And that is why plaintext so useful – it’s simplicity makes it nearly universal across both platforms and time.
Be aware that lots of file endings can be used for plaintext files. For example,
.csv files are also plaintext. Indeed, it is because they have such a simple format that
.csvs are the most used format for sharing tabular data.
.tsv, and other file suffixes are also usually plaintext.
But just because a file is not plaintext doesn’t mean we don’t want to know what it is! So let’s use the
open command (on a mac) or the
start command (if you’re using a bash shell on windows).
open FILENAME /
start FILENAME just asks your computer to do whatever it would do if you double-clicked on FILENAME. So if you type
open CE-20170824.pdf /
start CE-20170824.pdf, your computer will open the PDF in your default PDF reader.
CE-20170824.pdf is just a paper someone wrote using this data. Since the name
CE-20170824.pdf doesn’t tell us anything about this paper, let’s rename it using the
mv command. Recall from DataCamp that
mv stands for move, but that while it is moving files it can also rename them. If you “move” something from its current location back to its current location but with a different name, you’ve effectively re-named it!. So try re-naming
CE-20170824.pdf to something more descriptive.
Up till now, we haven’t done anything that wouldn’t have been easier to do using a mouse and a regular graphical user interface.

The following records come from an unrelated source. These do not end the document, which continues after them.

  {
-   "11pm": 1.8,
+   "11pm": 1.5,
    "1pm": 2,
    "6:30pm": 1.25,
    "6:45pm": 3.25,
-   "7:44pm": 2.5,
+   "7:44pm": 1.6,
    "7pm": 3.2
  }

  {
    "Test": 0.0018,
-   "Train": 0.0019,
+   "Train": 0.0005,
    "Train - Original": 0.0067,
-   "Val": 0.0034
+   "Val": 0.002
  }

But now let’s suppose we want to analyze the data from 311 calls placed on Thursdays and Fridays to see if city workers are less likely to address problems that are reported on Fridays.
In your normal operating system GUI, open up the
raw data folder inside
NYC_311calls_2018. As you will see, the folder is full of CSVs (comma-separated-values, a plain-text format for storing spreadsheets), with one file for each day.

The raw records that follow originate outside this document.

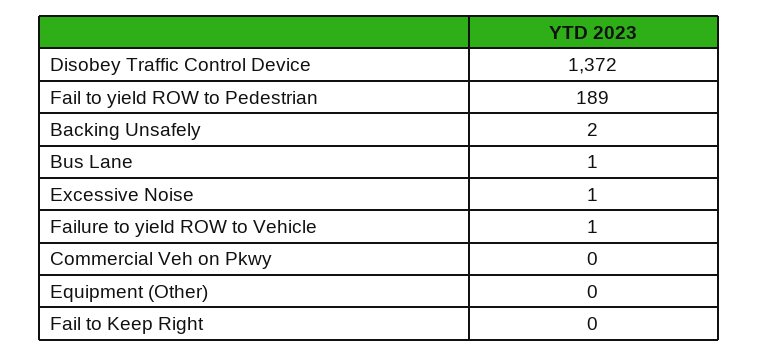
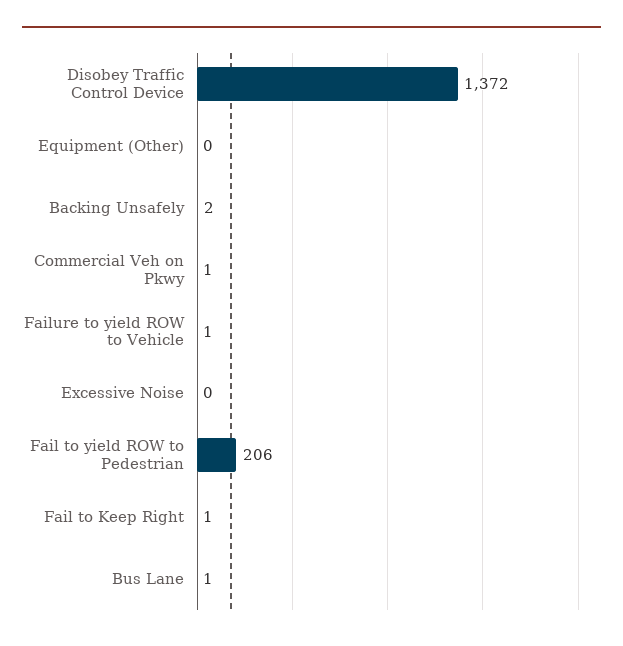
  {
    "Disobey Traffic Control Device": 1372,
-   "Fail to yield ROW to Pedestrian": 189,
+   "Fail to yield ROW to Pedestrian": 206,
    "Backing Unsafely": 2,
    "Bus Lane": 1,
-   "Excessive Noise": 1,
+   "Excessive Noise": 0,
    "Failure to yield ROW to Vehicle": 1,
-   "Commercial Veh on Pkwy": 0,
+   "Commercial Veh on Pkwy": 1,
    "Equipment (Other)": 0,
-   "Fail to Keep Right": 0
+   "Fail to Keep Right": 1
  }

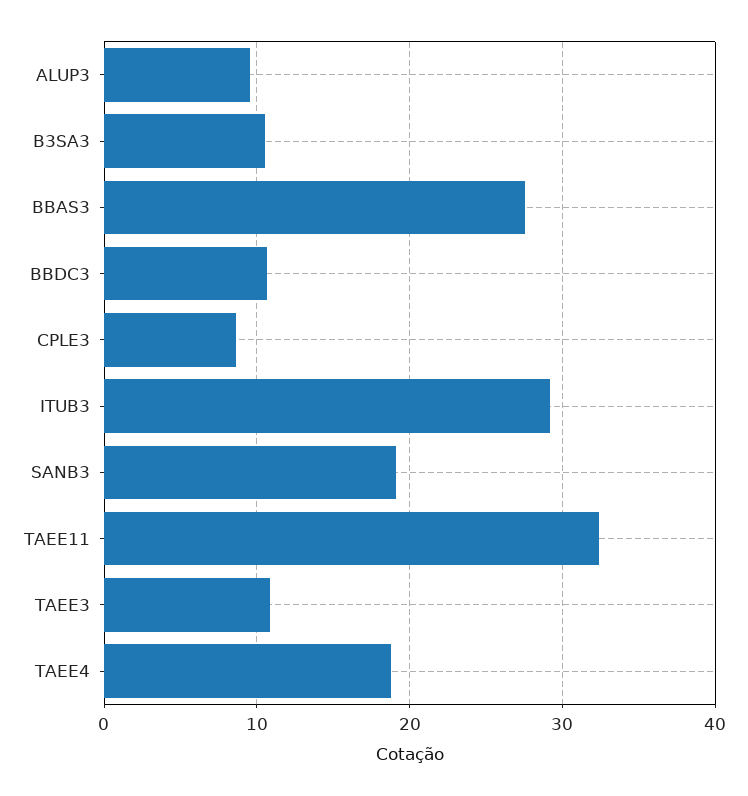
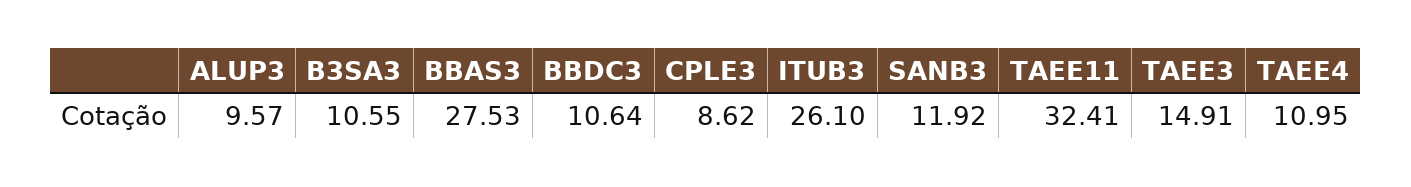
  {
    "ALUP3": 9.57,
    "B3SA3": 10.55,
    "BBAS3": 27.53,
    "BBDC3": 10.64,
    "CPLE3": 8.62,
-   "ITUB3": 29,
+   "ITUB3": 26.1,
-   "SANB3": 19,
+   "SANB3": 11.92,
    "TAEE11": 32.41,
-   "TAEE3": 11,
+   "TAEE3": 14.91,
-   "TAEE4": 19
+   "TAEE4": 10.95
  }

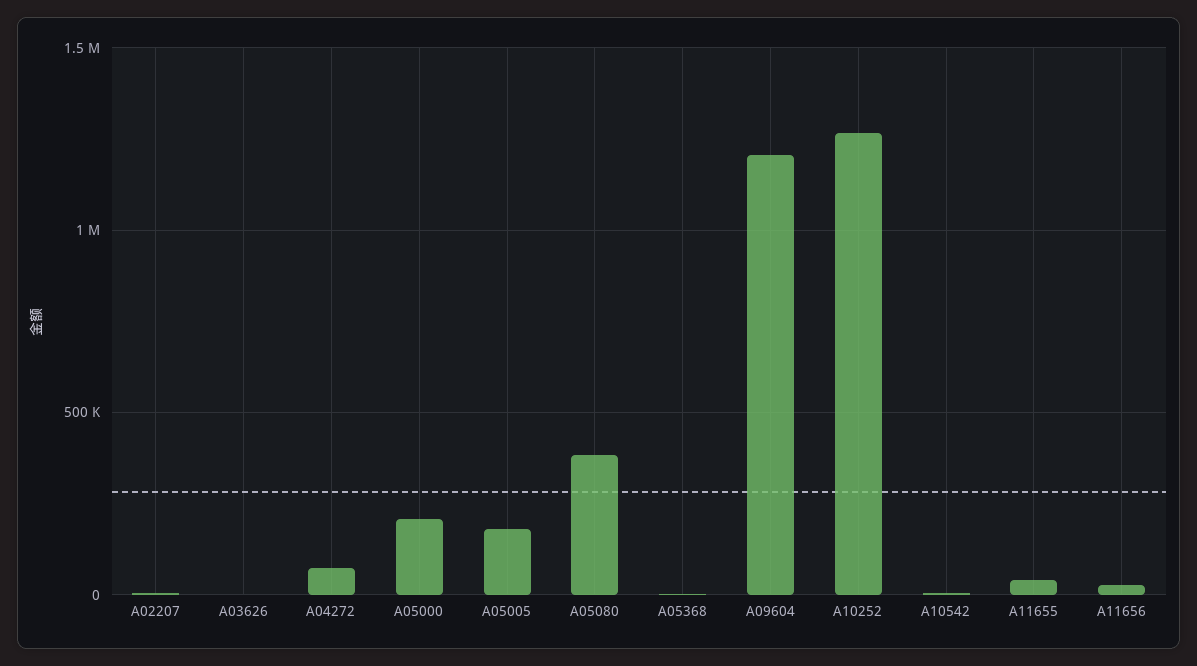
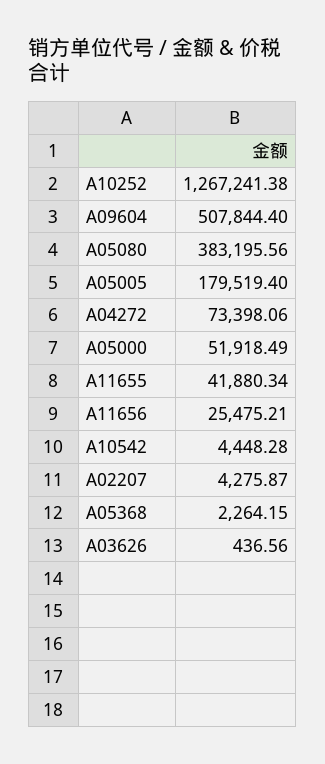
  {
    "A02207": 4275.87,
    "A03626": 436.56,
    "A04272": 73398.06,
-   "A05000": 200000,
+   "A05000": 51918.49,
    "A05005": 179519.4,
    "A05080": 383195.56,
    "A05368": 2264.15,
-   "A09604": 1200000,
+   "A09604": 507844.4,
    "A10252": 1267241.38,
    "A10542": 4448.28,
    "A11655": 41880.34,
    "A11656": 25475.21
  }

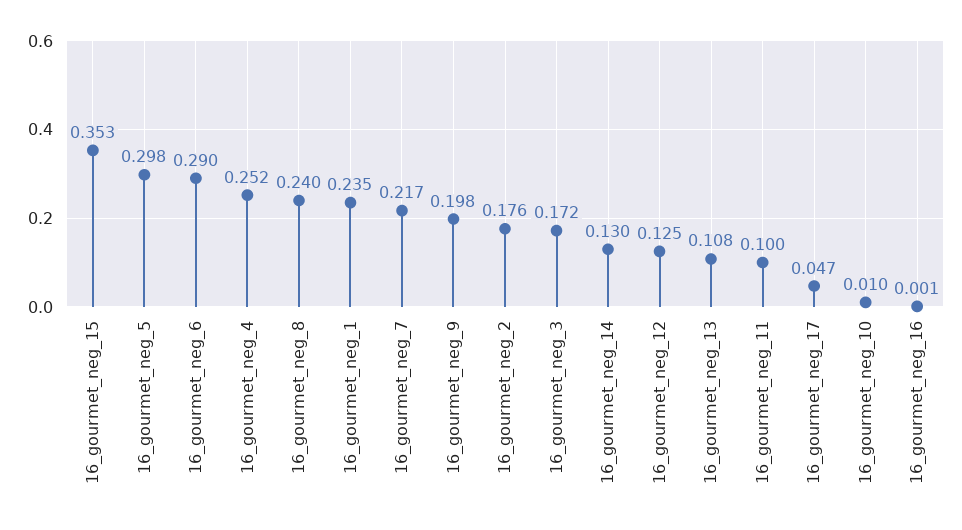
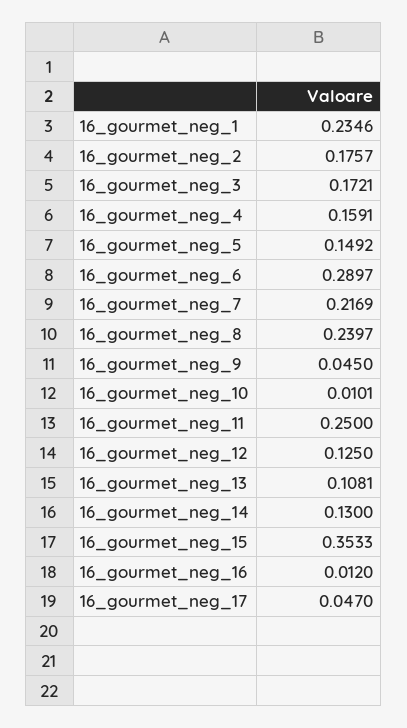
  {
    "16_gourmet_neg_15": 0.3533,
-   "16_gourmet_neg_5": 0.298,
+   "16_gourmet_neg_5": 0.1492,
    "16_gourmet_neg_6": 0.2897,
-   "16_gourmet_neg_4": 0.252,
+   "16_gourmet_neg_4": 0.1591,
    "16_gourmet_neg_8": 0.2397,
    "16_gourmet_neg_1": 0.2346,
    "16_gourmet_neg_7": 0.2169,
-   "16_gourmet_neg_9": 0.198,
+   "16_gourmet_neg_9": 0.045,
    "16_gourmet_neg_2": 0.1757,
    "16_gourmet_neg_3": 0.1721,
    "16_gourmet_neg_14": 0.13,
    "16_gourmet_neg_12": 0.125,
    "16_gourmet_neg_13": 0.1081,
-   "16_gourmet_neg_11": 0.1,
+   "16_gourmet_neg_11": 0.25,
    "16_gourmet_neg_17": 0.047,
    "16_gourmet_neg_10": 0.0101,
-   "16_gourmet_neg_16": 0.001
+   "16_gourmet_neg_16": 0.012
  }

Without using the command line (or another progamming language), how you would pull out all the files for Thursdays and Fridays and move them to a new folder without using the command line? Would you strategy work if you had 10 years of data instead of 1 year of data?
One of the advantages of the command line is that you can use wildcards (the
* symbol) to identify any files with a given pattern. For example, if I wanted to list all the CSV files in
raw data from February, I would type
ls 311calls_2018_2_*.csv, since all the files from February (month 2) would have the same prefix (
311calls_2018_2_) and suffix (
.csv). Now, using the
mv command and the
* symbol, move all the Thursday and Friday files to a new folder. (Hint: you’ll probably need to make a new folder to put the files into first.)